Dataset records:
Start
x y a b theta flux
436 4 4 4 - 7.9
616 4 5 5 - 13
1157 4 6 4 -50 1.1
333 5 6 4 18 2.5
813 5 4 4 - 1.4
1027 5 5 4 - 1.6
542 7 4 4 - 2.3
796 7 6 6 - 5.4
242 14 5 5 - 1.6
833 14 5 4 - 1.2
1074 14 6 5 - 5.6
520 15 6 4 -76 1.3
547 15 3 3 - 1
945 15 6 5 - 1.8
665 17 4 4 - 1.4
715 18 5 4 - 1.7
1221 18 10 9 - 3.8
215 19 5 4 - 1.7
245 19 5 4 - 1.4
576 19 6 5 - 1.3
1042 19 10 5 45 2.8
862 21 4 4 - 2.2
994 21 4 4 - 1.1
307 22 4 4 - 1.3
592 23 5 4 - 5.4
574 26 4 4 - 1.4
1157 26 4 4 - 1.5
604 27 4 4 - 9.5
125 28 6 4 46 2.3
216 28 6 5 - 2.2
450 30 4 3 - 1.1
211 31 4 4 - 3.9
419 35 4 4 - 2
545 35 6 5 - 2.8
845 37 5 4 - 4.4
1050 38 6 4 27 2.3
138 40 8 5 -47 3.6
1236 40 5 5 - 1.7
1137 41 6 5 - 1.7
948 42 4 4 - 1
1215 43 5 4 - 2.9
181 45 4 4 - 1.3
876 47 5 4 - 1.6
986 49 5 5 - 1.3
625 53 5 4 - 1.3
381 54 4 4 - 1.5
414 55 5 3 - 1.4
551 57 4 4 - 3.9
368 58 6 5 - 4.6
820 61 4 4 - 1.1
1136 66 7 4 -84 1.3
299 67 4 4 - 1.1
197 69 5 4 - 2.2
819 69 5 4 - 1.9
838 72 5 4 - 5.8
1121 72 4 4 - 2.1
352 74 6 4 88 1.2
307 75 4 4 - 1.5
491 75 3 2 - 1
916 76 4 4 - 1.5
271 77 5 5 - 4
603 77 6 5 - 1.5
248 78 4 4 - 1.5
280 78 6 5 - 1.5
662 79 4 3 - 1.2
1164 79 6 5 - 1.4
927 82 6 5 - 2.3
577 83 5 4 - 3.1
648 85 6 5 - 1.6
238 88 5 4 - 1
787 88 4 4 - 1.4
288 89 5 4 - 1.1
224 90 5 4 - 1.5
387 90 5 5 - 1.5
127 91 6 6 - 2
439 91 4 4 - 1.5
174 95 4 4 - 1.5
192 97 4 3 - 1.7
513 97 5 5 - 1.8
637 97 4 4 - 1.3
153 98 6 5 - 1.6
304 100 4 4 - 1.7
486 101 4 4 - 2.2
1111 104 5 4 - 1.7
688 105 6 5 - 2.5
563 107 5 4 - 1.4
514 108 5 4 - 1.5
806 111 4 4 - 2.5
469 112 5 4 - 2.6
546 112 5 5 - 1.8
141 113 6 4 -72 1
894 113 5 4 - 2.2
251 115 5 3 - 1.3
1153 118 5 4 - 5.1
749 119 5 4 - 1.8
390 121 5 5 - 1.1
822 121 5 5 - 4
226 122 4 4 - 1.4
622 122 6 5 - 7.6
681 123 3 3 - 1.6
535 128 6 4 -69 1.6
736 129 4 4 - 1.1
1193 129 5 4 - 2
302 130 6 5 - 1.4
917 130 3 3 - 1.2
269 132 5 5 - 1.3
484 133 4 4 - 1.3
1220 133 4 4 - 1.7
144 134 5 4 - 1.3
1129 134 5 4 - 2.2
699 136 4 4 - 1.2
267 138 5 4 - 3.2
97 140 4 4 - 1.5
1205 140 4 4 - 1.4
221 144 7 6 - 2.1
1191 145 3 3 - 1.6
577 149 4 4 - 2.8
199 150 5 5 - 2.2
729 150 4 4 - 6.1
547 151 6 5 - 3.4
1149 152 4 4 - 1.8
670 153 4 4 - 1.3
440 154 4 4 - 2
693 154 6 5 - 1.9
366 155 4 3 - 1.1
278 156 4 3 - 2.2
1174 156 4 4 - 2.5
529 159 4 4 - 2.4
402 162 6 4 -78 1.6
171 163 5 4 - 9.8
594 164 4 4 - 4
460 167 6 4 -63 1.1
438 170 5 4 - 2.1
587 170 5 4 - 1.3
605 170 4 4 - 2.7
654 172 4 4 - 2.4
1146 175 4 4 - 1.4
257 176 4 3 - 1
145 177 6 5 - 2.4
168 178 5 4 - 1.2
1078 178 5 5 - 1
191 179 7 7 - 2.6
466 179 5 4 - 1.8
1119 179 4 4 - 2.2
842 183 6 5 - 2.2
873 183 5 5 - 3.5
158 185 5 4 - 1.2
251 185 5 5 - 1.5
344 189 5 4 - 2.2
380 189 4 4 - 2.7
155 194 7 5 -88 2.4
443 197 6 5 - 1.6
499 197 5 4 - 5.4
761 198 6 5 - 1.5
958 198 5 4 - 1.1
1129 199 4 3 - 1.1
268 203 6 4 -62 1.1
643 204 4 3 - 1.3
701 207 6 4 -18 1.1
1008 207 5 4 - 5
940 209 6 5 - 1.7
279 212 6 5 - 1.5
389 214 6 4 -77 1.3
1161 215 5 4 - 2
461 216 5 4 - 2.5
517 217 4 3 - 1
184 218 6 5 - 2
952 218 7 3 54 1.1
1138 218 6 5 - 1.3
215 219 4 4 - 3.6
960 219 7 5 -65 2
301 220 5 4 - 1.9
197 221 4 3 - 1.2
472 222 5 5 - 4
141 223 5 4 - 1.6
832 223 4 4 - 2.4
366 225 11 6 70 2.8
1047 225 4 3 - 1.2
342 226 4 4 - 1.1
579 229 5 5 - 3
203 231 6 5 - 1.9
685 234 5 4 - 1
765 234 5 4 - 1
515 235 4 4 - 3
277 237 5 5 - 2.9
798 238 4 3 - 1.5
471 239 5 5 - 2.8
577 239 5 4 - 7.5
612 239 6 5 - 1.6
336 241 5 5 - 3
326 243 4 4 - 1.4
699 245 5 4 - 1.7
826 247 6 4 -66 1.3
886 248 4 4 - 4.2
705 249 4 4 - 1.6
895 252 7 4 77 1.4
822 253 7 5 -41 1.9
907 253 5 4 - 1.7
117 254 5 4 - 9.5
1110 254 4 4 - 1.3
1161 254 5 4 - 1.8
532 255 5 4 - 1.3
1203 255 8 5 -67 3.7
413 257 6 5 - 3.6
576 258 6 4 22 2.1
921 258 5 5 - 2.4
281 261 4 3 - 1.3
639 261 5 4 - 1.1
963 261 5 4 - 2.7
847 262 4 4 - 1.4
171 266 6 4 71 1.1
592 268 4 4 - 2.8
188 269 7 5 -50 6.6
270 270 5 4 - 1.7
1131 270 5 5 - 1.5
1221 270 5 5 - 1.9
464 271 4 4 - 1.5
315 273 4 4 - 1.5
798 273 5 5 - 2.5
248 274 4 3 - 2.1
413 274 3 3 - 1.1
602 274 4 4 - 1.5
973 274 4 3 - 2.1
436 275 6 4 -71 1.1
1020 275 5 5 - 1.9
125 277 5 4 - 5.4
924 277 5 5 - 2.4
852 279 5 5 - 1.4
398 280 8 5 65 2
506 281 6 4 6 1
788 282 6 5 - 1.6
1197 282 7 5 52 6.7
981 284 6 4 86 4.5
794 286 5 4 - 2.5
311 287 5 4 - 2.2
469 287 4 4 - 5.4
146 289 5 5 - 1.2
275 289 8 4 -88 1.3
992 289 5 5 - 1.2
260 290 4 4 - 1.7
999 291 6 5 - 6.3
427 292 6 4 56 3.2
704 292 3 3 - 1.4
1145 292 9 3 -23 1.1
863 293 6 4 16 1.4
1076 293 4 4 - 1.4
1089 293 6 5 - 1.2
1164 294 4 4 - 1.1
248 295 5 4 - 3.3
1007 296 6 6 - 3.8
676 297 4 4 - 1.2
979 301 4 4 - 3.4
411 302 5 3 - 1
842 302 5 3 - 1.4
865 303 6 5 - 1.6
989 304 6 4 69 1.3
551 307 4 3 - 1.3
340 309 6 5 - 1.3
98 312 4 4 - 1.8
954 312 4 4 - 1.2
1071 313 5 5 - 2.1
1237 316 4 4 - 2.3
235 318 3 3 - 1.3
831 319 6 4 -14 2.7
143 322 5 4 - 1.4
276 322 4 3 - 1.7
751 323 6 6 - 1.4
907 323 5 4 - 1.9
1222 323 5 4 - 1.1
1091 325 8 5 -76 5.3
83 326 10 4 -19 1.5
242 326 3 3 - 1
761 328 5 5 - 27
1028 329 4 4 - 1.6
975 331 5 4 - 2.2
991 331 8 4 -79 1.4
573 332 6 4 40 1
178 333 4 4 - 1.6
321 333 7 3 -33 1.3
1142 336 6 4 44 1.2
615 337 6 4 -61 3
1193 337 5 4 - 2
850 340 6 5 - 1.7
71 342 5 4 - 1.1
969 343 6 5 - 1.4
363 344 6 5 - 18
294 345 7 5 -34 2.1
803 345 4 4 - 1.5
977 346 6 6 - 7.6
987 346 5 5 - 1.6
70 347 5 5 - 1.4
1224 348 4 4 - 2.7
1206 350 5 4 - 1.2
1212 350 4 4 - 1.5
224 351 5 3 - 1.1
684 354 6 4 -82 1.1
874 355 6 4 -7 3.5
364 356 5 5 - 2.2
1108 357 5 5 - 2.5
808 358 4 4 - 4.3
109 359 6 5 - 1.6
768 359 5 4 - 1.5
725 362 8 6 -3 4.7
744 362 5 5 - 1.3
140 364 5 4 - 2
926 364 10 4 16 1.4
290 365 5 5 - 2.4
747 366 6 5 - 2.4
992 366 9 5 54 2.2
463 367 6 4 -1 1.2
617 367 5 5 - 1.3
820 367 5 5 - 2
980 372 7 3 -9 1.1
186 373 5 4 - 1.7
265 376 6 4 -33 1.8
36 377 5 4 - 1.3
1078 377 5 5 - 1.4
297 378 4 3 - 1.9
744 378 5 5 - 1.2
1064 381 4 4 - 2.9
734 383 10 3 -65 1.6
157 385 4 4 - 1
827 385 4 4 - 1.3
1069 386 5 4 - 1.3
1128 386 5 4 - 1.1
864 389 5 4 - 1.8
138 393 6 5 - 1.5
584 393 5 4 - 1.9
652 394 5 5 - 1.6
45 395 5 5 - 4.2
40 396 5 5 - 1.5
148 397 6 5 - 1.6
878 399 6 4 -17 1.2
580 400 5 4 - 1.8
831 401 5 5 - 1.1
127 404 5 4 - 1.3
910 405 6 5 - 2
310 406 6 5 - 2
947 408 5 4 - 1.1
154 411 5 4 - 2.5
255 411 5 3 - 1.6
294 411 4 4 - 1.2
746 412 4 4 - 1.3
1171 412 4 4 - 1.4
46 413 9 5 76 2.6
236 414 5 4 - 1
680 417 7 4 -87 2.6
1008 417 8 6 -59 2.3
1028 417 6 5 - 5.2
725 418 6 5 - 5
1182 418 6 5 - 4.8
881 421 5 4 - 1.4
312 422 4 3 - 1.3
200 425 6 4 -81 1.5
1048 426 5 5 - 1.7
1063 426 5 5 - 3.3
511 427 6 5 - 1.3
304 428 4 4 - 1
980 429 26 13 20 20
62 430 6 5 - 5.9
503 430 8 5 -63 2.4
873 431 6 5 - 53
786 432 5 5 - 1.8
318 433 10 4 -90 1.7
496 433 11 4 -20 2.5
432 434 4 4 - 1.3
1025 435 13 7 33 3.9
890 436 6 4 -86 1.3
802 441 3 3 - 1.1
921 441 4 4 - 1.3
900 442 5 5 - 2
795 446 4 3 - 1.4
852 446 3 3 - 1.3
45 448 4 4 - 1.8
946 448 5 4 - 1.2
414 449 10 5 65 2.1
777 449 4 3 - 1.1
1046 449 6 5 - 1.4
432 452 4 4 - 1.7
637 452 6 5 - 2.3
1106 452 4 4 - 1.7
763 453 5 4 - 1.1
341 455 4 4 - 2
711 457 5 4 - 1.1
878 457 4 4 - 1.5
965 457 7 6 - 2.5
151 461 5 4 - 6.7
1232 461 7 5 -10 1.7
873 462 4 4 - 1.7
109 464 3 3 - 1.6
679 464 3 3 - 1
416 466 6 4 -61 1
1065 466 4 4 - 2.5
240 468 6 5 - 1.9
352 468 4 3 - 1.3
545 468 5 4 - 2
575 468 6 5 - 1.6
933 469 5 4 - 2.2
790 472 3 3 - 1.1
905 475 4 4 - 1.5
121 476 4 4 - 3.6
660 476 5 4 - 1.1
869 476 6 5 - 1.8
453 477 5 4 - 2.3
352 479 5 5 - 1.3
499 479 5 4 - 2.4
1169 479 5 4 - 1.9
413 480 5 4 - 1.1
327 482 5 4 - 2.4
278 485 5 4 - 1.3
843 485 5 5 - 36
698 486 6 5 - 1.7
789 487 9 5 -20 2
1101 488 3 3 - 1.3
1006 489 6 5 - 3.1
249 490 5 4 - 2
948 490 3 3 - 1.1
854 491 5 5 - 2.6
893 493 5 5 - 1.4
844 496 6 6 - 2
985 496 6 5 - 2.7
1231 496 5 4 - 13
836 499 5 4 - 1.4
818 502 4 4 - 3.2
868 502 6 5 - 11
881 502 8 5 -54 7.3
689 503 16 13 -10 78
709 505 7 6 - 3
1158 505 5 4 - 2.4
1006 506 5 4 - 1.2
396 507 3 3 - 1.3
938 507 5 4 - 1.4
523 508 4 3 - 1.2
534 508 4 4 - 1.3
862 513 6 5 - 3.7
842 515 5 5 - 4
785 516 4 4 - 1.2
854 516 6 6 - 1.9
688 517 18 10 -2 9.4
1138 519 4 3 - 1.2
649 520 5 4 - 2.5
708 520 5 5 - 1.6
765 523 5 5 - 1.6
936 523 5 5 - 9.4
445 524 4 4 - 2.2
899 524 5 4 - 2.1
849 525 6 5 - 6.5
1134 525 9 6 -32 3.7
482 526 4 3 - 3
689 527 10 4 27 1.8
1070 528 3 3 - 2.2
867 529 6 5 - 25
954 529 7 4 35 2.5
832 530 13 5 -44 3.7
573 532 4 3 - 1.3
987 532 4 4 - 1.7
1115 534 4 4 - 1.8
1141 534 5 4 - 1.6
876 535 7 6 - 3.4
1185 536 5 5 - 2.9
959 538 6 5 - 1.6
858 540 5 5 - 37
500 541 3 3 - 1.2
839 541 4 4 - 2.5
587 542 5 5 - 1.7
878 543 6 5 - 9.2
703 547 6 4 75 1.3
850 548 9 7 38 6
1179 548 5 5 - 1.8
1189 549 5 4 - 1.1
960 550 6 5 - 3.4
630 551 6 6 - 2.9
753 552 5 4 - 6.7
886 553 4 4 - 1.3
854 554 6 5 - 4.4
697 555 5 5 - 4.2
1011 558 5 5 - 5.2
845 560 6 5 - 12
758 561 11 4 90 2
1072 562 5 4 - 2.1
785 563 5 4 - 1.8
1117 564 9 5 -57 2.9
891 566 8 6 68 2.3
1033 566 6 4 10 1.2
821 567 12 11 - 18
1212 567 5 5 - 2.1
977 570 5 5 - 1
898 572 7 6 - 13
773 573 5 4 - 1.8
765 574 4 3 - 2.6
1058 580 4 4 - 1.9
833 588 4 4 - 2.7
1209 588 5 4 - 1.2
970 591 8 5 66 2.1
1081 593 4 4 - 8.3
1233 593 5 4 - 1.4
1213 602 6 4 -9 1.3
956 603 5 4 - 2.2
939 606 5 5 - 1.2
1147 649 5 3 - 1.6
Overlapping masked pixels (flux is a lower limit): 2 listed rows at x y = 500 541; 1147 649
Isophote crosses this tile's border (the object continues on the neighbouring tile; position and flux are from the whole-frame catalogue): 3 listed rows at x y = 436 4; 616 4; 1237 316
End
What you have to do — Reproduce every line of the records from the start down to the line containing "1050 38 6 4 27 2.3", inclusive, and replace "theta" with "angle" while leaving everything else unchanged.

The reply —
x y a b angle flux
436 4 4 4 - 7.9
616 4 5 5 - 13
1157 4 6 4 -50 1.1
333 5 6 4 18 2.5
813 5 4 4 - 1.4
1027 5 5 4 - 1.6
542 7 4 4 - 2.3
796 7 6 6 - 5.4
242 14 5 5 - 1.6
833 14 5 4 - 1.2
1074 14 6 5 - 5.6
520 15 6 4 -76 1.3
547 15 3 3 - 1
945 15 6 5 - 1.8
665 17 4 4 - 1.4
715 18 5 4 - 1.7
1221 18 10 9 - 3.8
215 19 5 4 - 1.7
245 19 5 4 - 1.4
576 19 6 5 - 1.3
1042 19 10 5 45 2.8
862 21 4 4 - 2.2
994 21 4 4 - 1.1
307 22 4 4 - 1.3
592 23 5 4 - 5.4
574 26 4 4 - 1.4
1157 26 4 4 - 1.5
604 27 4 4 - 9.5
125 28 6 4 46 2.3
216 28 6 5 - 2.2
450 30 4 3 - 1.1
211 31 4 4 - 3.9
419 35 4 4 - 2
545 35 6 5 - 2.8
845 37 5 4 - 4.4
1050 38 6 4 27 2.3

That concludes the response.